Pan Afr Med J. 2020 Aug 26;36:351. doi: 10.11604/pamj.2020.36.351.22599. eCollection 2020.
intravenous thrombolysis with recombinant tissue plasminogen activator (rTPA) is an approved treatment for acute ischaemic stroke (AIS). However, its use remains low. We aimed to assess the eligibility of thrombolysis for our patients with AIS before implementing this treatment method in our teaching hospital.
we conducted a prospective cross-sectional study in the emergency department of Casablanca University Hospital. We included every patient admitted for a stroke-related symptom. Delays between symptom-onset and admission and delays regarding the in-hospital evaluation of patients were recorded. Patients eligible for intravenous thrombolytic therapy were identified according to American Heart Association guidelines.
in all, 463 patients were included. Only 8.42% of patients were eligible for thrombolysis; 74% of patients were ineligible because of an onset-to-thrombolysis delay longer than 4.5 hours. Mean onset-to-thrombolysis time was 27.2 hours. Patients were admitted with a mean delay of 24.9 hours. The in-hospital evaluation, from admission to computerized tomography (CT) interpretation, averaged 2.3 hours in length.

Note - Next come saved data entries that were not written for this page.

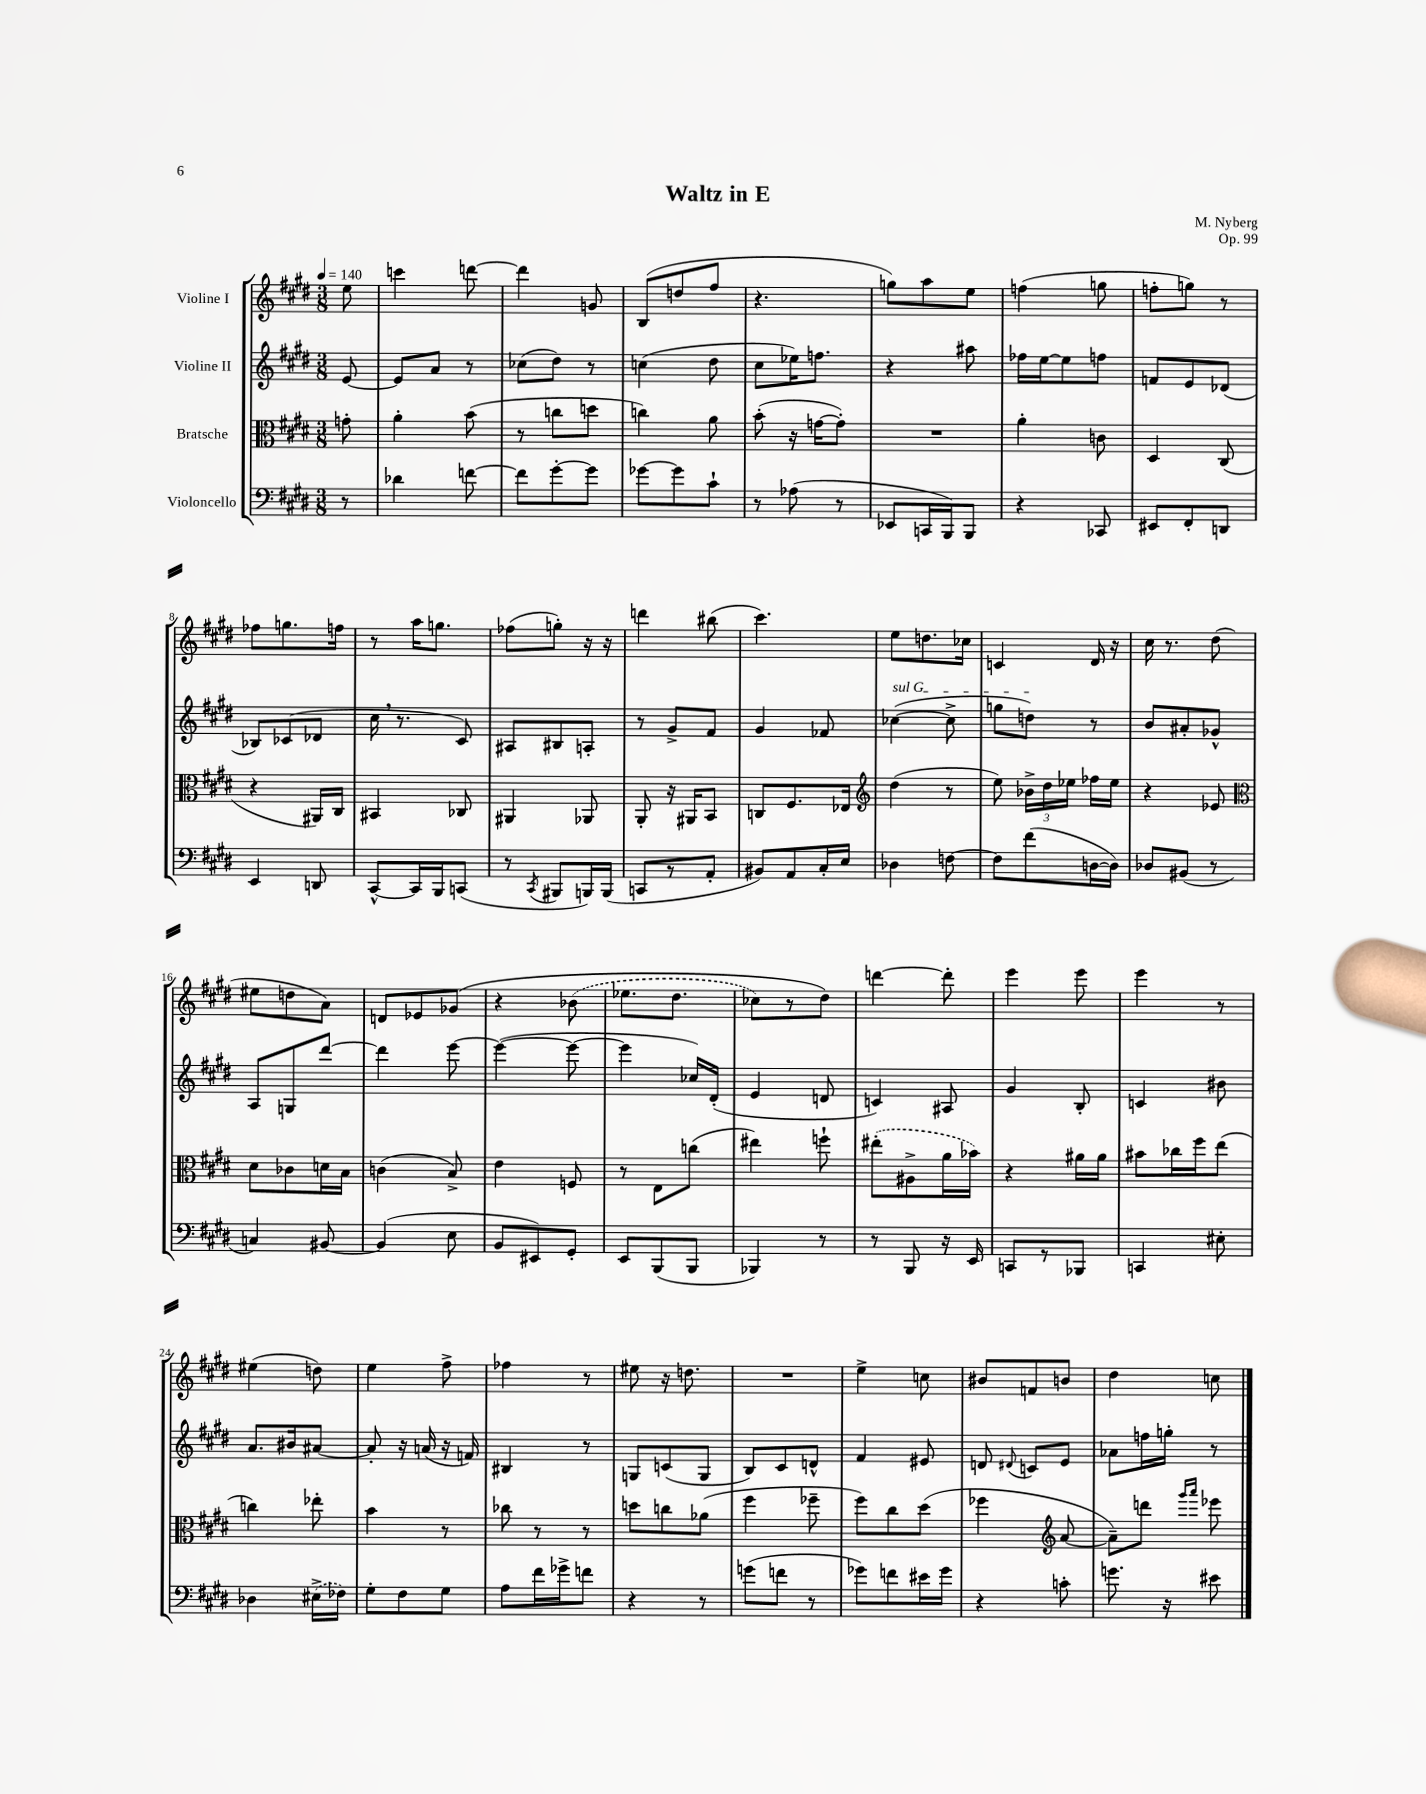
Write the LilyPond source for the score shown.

\header { title = "Waltz in E" composer = "M. Nyberg" opus = "Op. 99" }
<<
\new StaffGroup <<
\new Staff = "s0" \with { instrumentName = "Violine I" } {
    \clef treble \key e \major \numericTimeSignature \time 3/8 \partial 8 \tempo 4 = 140
    \autoBeamOff e''8 |
    c'''4 d'''8~ |
    d'''4 g'8 |
    b8[( d''8 fis''8] |
    r4. |
    g''8[) a''8 e''8] |
    f''4( g''8 |
    f''8[-. g''8]) r8 |
    fes''8[ g''8. f''16] |
    r8 a''16[ g''8.] |
    fes''8[( g''8]-.) r16 r16 |
    d'''4 bis''8( |
    cis'''4.) |
    e''8[ d''8. ces''16] |
    c'4 dis'16 r16 |
    cis''16 r8. dis''8( |
    eis''8[ d''8 a'8]) |
    d'8[ ees'8 ges'8]\( |
    r4 \once \slurDashed bes'8( |
    ees''8.[ dis''8.] |
    ces''8[) r8 dis''8]\) |
    d'''4~ d'''8-. |
    e'''4 e'''8 |
    e'''4 r8 |
    eis''4( d''8) |
    e''4 fis''8-> |
    fes''4 r8 |
    eis''8 r16 d''8. |
    R4. |
    e''4-> c''8 |
    bis'8[ f'8 b'8] |
    dis''4 c''8 \bar "|." |
}
\new Staff = "s1" \with { instrumentName = "Violine II" } {
    \clef treble \key e \major \numericTimeSignature \time 3/8 \partial 8
    \autoBeamOff e'8~ |
    e'8[ a'8] r8 |
    ces''8[( dis''8]) r8 |
    c''4( dis''8 |
    cis''8[ ees''16) f''8.] |
    r4 ais''8 |
    fes''16[ e''16~ e''8 f''8] |
    f'8[ e'8 des'8]( |
    bes8[) ces'8( des'8] |
    cis''16 \breathe r8. cis'8) |
    ais8[ bis8 a8]-. |
    r8 gis'8[-> fis'8] |
    gis'4 fes'8 |
    \once \override TextSpanner.bound-details.left.text = \markup { \italic "sul G" } ces''4~\startTextSpan( ces''8-> |
    g''8[ d''8]\stopTextSpan) r8 |
    b'8[ ais'8-. ges'8]-^ |
    a8[ g8 dis'''8]~ |
    dis'''4 e'''8~ |
    e'''4~( e'''8~ |
    e'''4 ces''16[) dis'16]-.( |
    e'4 d'8 |
    c'4) ais8 |
    gis'4 b8-. |
    c'4 bis'8 |
    a'8.[ bis'16 ais'8]~ |
    ais'8-. r16 a'16( r16 f'16) |
    bis4 r8 |
    g8[ c'8( g8] |
    b8[) cis'8 d'8]-^ |
    fis'4 eis'8 |
    d'8 \appoggiatura { dis'8 } c'8[ e'8] |
    aes'8[ f''16 g''16]-. r8 \bar "|." |
}
\new Staff = "s2" \with { instrumentName = "Bratsche" } {
    \clef alto \key e \major \numericTimeSignature \time 3/8 \partial 8
    \autoBeamOff g'8-. |
    a'4-. b'8( |
    r8 c''8[ d''8] |
    c''4) a'8 |
    b'8-.( r16 g'16[~ g'8]-.) |
    R4. |
    a'4-. c'8 |
    dis4 cis8( |
    r4 ais,16[) cis16] |
    bis,4 ces8 |
    ais,4 aes,8 |
    a,8-. r16 ais,16[ b,8] |
    c8[ fis8. ees16] |
    \clef treble dis''4( r8 |
    e''8) \tuplet 3/2 { bes'16[-> dis''16 ees''16] } fes''16[ ees''16] |
    r4 ees'8 |
    \clef alto dis'8[ ces'8 d'16 b16] |
    c'4( b8->) |
    e'4 f8 |
    r8 e8[ c''8]( |
    eis''4) f''8-! |
    \once \slurDashed eis''8[-.( ais8-> a'16 bes'16]) |
    r4 ais'16[ ais'16] |
    bis'8[ ces''16 fis''16 e''8]( |
    c''4) ees''8-. |
    b'4 r8 |
    ces''8 r8 r8 |
    d''8[ c''8 aes'8]( |
    fis''4 fes''8-- |
    fis''8[) cis''8 dis''8]( |
    fes''4 \clef treble a'8~ |
    a'8[--) d'''8] \grace { gis'''16[ a'''16] } ees'''8 \bar "|." |
}
\new Staff = "s3" \with { instrumentName = "Violoncello" } {
    \clef bass \key e \major \numericTimeSignature \time 3/8 \partial 8
    \autoBeamOff r8 |
    des'4 f'8~ |
    f'8[ gis'8~-. gis'8] |
    ges'8[~ ges'8 cis'8]-! |
    r8 aes8( r8 |
    ees,8[ c,16 b,,16) b,,8] |
    r4 ces,8 |
    eis,8[ fis,8-. d,8] |
    e,4 d,8 |
    cis,8[~-^ cis,16 b,,16 c,8]( |
    r8 \acciaccatura { cis,8 } bis,,8[ b,,16) b,,16]( |
    c,8[ r8 a,8]-. |
    bis,8[) a,8 cis16-. e16] |
    des4 f8~ |
    f8[ fis'8( d16~ d16]) |
    des8[ bis,8]( r8 |
    c4) bis,8~ |
    bis,4( e8 |
    b,8[ eis,8) gis,8]-. |
    e,8[ b,,8( b,,8] |
    bes,,4) r8 |
    r8 b,,8 r16 e,16 |
    c,8[ r8 bes,,8] |
    c,4 eis8-. |
    des4 \once \slurDashed eis16[->( fes16]) |
    gis8[-. fis8 gis8] |
    a8[ fis'16 ges'16-> f'8] |
    r4 r8 |
    g'8[( f'8] r8 |
    ges'8[) f'8 eis'16 ges'16] |
    r4 c'8-. |
    g'8. r16 eis'8 \bar "|." |
}
>>
>>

the percentage of patients eligible for thrombolysis remains very low in our structure. The majority would not have benefitted from the therapy because of an extra hospital delay far exceeding the recommended therapeutic window. To shorten our delays and increase the number of patients benefiting from thrombolysis, we must implement strategies aiming to improve the recognition, evaluation and management of patients from the general public to the neurovascular unit.
重组组织型纤溶酶原激活剂(rTPA)静脉溶栓是治疗急性缺血性脑卒中(AIS)的一种已批准的治疗方法。然而,其使用率仍然较低。我们旨在评估我们的 AIS 患者接受溶栓治疗的资格,然后在我们的教学医院实施这种治疗方法。

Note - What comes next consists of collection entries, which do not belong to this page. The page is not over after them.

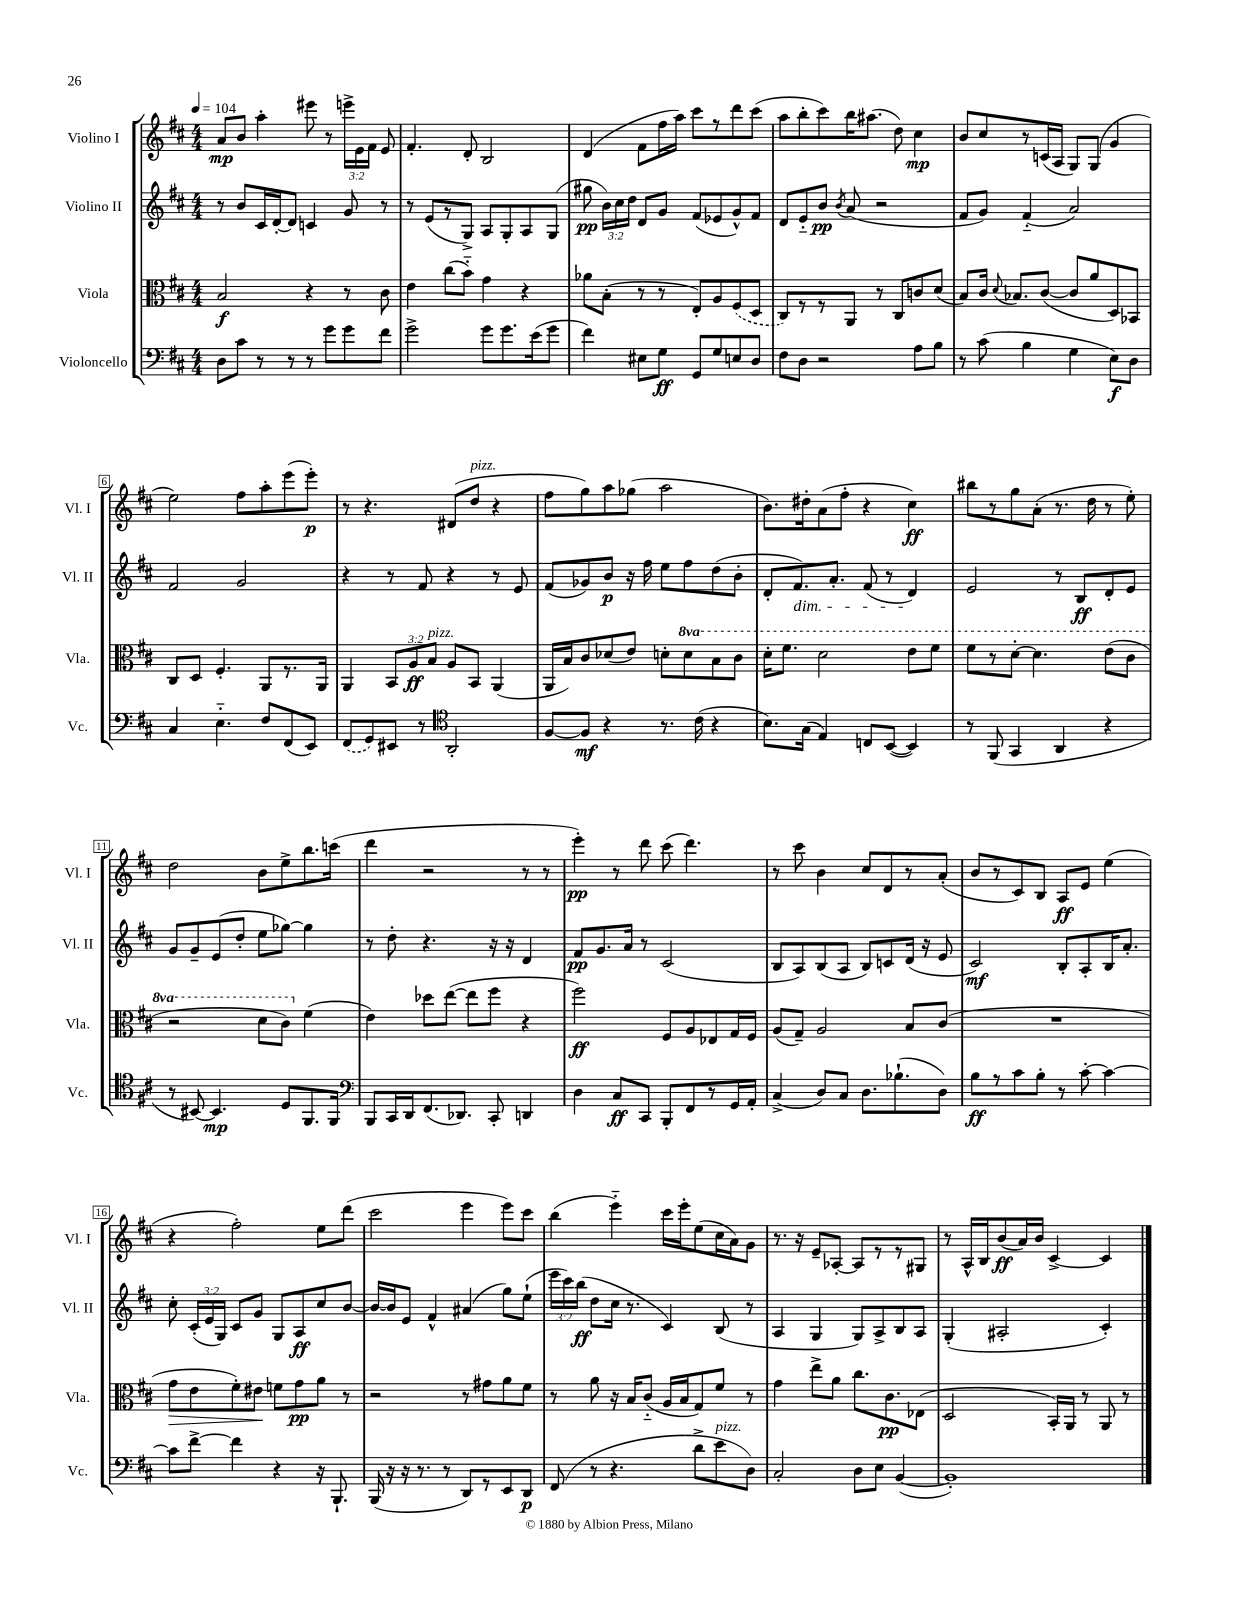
<<
\new StaffGroup <<
\new Staff = "s0" \with { instrumentName = "Violino I" shortInstrumentName = "Vl. I" } {
    \clef treble \key d \major \numericTimeSignature \time 4/4 \override Staff.TupletNumber.text = #tuplet-number::calc-fraction-text \tempo 4 = 104
    \autoBeamOff a'8[\mp b'8] a''4-. eis'''8 r8 \tuplet 3/2 { e'''16[-> e'16 fis'16] } e'8 |
    fis'4.-. d'8-. b2 |
    d'4( fis'8[ fis''16 a''16]) cis'''8[ r8 d'''8 cis'''8]( |
    a''8[ b''8-. cis'''8) b''16 ais''8.]( d''8) cis''4\mp |
    b'8[ cis''8 r8 c'16( a16] g8[) g8]( g'4 |
    e''2) fis''8[ a''8-. e'''8( e'''8]-.\p) |
    r8 r4. dis'8[( d''8]^\markup { \italic "pizz." } r4 |
    fis''8[ g''8) a''8 ges''8]( a''2 |
    b'8.[) dis''16-. a'8( fis''8]-. r4 cis''4\ff) |
    bis''8[ r8 g''8 a'8]-.( r8. d''16 r8 e''8-.) |
    d''2 b'8[ e''8-> b''8. c'''16]( |
    d'''4 r2 r8 r8 |
    e'''4-.\pp) r8 d'''8 cis'''8( d'''4.) |
    r8 cis'''8 b'4 cis''8[ d'8 r8 a'8]-.( |
    b'8[ r8 cis'8) b8] a8[\ff e'8] e''4( |
    r4 fis''2-.) e''8[ d'''8]( |
    cis'''2 e'''4 e'''8[) cis'''8] |
    b''4( e'''4-_) cis'''16[ e'''16-. e''8( cis''16 a'16) g'8] |
    r8. r16 e'8[-- aes8]~-. aes8[ r8 r8 gis8] |
    r8 a16[-^ b16 b'8\ff( a'16) b'16] cis'4~-> cis'4 \bar "|." |
}
\new Staff = "s1" \with { instrumentName = "Violino II" shortInstrumentName = "Vl. II" } {
    \clef treble \key d \major \numericTimeSignature \time 4/4 \override Staff.TupletNumber.text = #tuplet-number::calc-fraction-text
    \autoBeamOff r8 b'8[ cis'16 d'16~-. d'8] c'4 g'8 r8 |
    r8 e'8[( r8 g8]->) a8[ g8-. a8 g8]( |
    gis''8\pp \tuplet 3/2 { b'16[) cis''16 d''16] } d'8[ g'8] fis'8[( ees'8 g'8-^) fis'8] |
    d'8[ e'8-_ b'8]\pp \acciaccatura { b'8 } a'8( r2 |
    fis'8[ g'8]) fis'4-_( a'2) |
    fis'2 g'2 |
    r4 r8 fis'8 r4 r8 e'8 |
    fis'8[( ges'8) b'8]\p r16 fis''16 e''8[ fis''8 d''8( b'8]-. |
    d'8[-. fis'8.\dim) a'8.]-. fis'8( r8 d'4\!) |
    e'2 r8 b8[\ff d'8-. e'8] |
    g'8[ g'8-- e'8( d''8]-. e''8[ ges''8]~) ges''4 |
    r8 d''8-. r4. r16 r16 d'4 |
    fis'8[\pp g'8. a'16] r8 cis'2( |
    b8[ a8) b8( a8] b8[) c'8 d'16]( r16 e'8 |
    cis'2\mf) b8[-. a8-. b16 a'8.]-. |
    cis''8-. \tuplet 3/2 { cis'16[-.( e'16 g16]) } cis'8[ g'8] g8[ a8\ff cis''8 b'8]~ |
    b'16[~ b'16 e'8] fis'4-^ ais'4( g''8[) e''8]-!( |
    \tuplet 3/2 { e'''16[ cis'''16) b''16]\ff( } d''8[ cis''16] r8. cis'4) b8( r8 |
    a4 g4 g8[) a8-> b8 a8] |
    g4-.( ais2-. cis'4-.) \bar "|." |
}
\new Staff = "s2" \with { instrumentName = "Viola" shortInstrumentName = "Vla." } {
    \clef alto \key d \major \numericTimeSignature \time 4/4 \override Staff.TupletNumber.text = #tuplet-number::calc-fraction-text \set Staff.ottavationMarkups = #ottavation-simple-ordinals
    \autoBeamOff b2\f r4 r8 cis'8 |
    e'4 cis''8[( b'8]-_) g'4 r4 |
    aes'8[ b8]-.( r8 r8 e8[-.) a8 \once \slurDashed fis8( d8] |
    cis8[) r8 r8 a,8] r8 cis8[ c'8 d'8]( |
    b8[) cis'16] \appoggiatura { d'8 } bes8.[ cis'8]~( cis'8[ a'8 d8) bes,8] |
    cis8[ d8] fis4.-. a,8[ r8. a,16] |
    a,4 \tuplet 3/2 { b,8[ a8\ff b8]^\markup { \italic "pizz." } } a8[ b,8] a,4( |
    a,16[ b16) cis'8 des'8( e'8]) d'8[-. \ottava #1 d''8 b'8 cis''8] |
    d''16[-. fis''8.] d''2 e''8[ fis''8] |
    fis''8[ r8 d''8]~-. d''4. e''8[( cis''8] |
    r2 d''8[ cis''8]) \ottava #0 fis'4( |
    e'4) des''8[ e''8]~( e''8[ fis''8] r4 |
    fis''2\ff) fis8[ a8 ees8 g16 fis16] |
    a8[( g8]--) a2 b8[ cis'8]( |
    R1 |
    g'8[\> e'8 fis'8-.) eis'8]\! f'8[ g'8\pp a'8] r8 |
    r2 r8 gis'8[ a'8 fis'8] |
    r8 a'8 r16 b16[ cis'8]-_( a16[ b16 g8) fis'8] r8 |
    g'4 e''8[-> a'8] cis''8.[ cis'8.\pp ees8]( |
    d2 b,16[-.) a,16] r8 a,8 r8 \bar "|." |
}
\new Staff = "s3" \with { instrumentName = "Violoncello" shortInstrumentName = "Vc." } {
    \clef bass \key d \major \numericTimeSignature \time 4/4
    \autoBeamOff d8[ cis'8] r8 r8 r8 g'8[ g'8 fis'8] |
    g'2-> g'8[ g'8. e'16( g'8] |
    fis'4) eis8[ g8]\ff g,8[ g8 e8 d8] |
    fis8[ d8] r2 a8[ b8] |
    r8 cis'8( b4 g4 e8[\f) d8] |
    cis4 e4.-_ fis8[ fis,8( e,8]) |
    \once \slurDashed fis,8[( g,8) eis,8] r8 \clef tenor a,2-. |
    fis8[~ fis8]\mf r4 r8. cis'16( r4 |
    b8.[) g16]( e4) c8[ b,8]~( b,4) |
    r8 fis,8( g,4 a,4 r4 |
    r8 bis,8~) bis,4.\mp d8[ fis,8. fis,16] |
    \clef bass b,,8[ cis,16 d,16 fis,8.( des,8.]) cis,8-. d,4 |
    d4 cis8[\ff cis,8] b,,8[-. fis,8 r8 g,16 a,16]-. |
    cis4->( d8[) cis8] d8.[ bes8.-!( d8]) |
    b8[\ff r8 cis'8 b8]-. r8 cis'8~-. cis'4~ |
    cis'8[ fis'8]~-> fis'4 r4 r16 b,,8.-! |
    b,,16( r16 r16 r8. r8 d,8[) r8 e,8 d,8]\p |
    fis,8( r8 r4. d'8[-> e'8^\markup { \italic "pizz." } d8]) |
    cis2-. d8[ e8] b,4~( |
    b,1-.) \bar "|." |
}
>>
>>
\layout { \context { \Score \override BarNumber.stencil = #(make-stencil-boxer 0.1 0.3 ly:text-interface::print) } }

我们在卡萨布兰卡大学医院的急诊科进行了一项前瞻性的横断面研究。我们纳入了因与中风相关的症状而入院的每位患者。记录了症状发作与入院之间的延迟以及患者在医院内评估方面的延迟。根据美国心脏协会指南确定适合静脉溶栓治疗的患者。
共纳入 463 例患者。只有 8.42%的患者适合溶栓治疗;74%的患者因发病至溶栓时间超过 4.5 小时而不适合。平均发病至溶栓时间为 27.2 小时。患者入院的平均延迟时间为 24.9 小时。从入院到计算机断层扫描(CT)解读的院内评估平均持续 2.3 小时。
在我们的机构中,适合溶栓治疗的患者比例仍然非常低。由于超过推荐的治疗窗的额外医院延迟,大多数患者不会从中受益。为了缩短我们的延迟并增加受益于溶栓治疗的患者数量,我们必须实施旨在改善从普通大众到神经血管单位的患者识别、评估和管理的策略。